# Work instruction
Please copy the items from the first one through the line containing "-0.001141, 0.291235, -0.378691]]", changing "annotations" to "labels" and leaving everything else untouched.

# Source data
*-*-*
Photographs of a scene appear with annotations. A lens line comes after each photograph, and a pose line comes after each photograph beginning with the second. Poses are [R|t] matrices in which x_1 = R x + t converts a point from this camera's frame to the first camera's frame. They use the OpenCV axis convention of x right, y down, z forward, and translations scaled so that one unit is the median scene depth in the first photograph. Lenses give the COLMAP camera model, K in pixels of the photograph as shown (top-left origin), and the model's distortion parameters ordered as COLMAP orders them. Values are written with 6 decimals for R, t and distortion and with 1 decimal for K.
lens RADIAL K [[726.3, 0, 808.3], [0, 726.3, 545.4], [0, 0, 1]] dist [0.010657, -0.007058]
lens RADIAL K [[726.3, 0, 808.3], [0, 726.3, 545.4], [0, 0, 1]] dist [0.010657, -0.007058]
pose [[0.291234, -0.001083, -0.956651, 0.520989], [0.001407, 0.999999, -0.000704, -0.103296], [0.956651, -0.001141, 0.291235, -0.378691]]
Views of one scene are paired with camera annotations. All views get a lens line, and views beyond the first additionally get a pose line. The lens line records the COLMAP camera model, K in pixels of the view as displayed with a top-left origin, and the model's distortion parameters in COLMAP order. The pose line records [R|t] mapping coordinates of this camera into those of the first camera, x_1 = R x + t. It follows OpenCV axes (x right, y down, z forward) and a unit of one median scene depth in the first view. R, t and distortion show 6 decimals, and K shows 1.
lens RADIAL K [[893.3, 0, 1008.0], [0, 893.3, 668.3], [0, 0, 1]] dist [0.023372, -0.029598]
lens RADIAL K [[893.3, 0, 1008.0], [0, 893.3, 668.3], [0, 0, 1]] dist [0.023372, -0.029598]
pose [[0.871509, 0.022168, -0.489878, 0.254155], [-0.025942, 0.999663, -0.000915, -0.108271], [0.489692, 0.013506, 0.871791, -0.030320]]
*-*-*
# Output for this exercise
Photographs of a scene appear with labels. A lens line comes after each photograph, and a pose line comes after each photograph beginning with the second. Poses are [R|t] matrices in which x_1 = R x + t converts a point from this camera's frame to the first camera's frame. They use the OpenCV axis convention of x right, y down, z forward, and translations scaled so that one unit is the median scene depth in the first photograph. Lenses give the COLMAP camera model, K in pixels of the photograph as shown (top-left origin), and the model's distortion parameters ordered as COLMAP orders them. Values are written with 6 decimals for R, t and distortion and with 1 decimal for K.
lens RADIAL K [[726.3, 0, 808.3], [0, 726.3, 545.4], [0, 0, 1]] dist [0.010657, -0.007058]
lens RADIAL K [[726.3, 0, 808.3], [0, 726.3, 545.4], [0, 0, 1]] dist [0.010657, -0.007058]
pose [[0.291234, -0.001083, -0.956651, 0.520989], [0.001407, 0.999999, -0.000704, -0.103296], [0.956651, -0.001141, 0.291235, -0.378691]]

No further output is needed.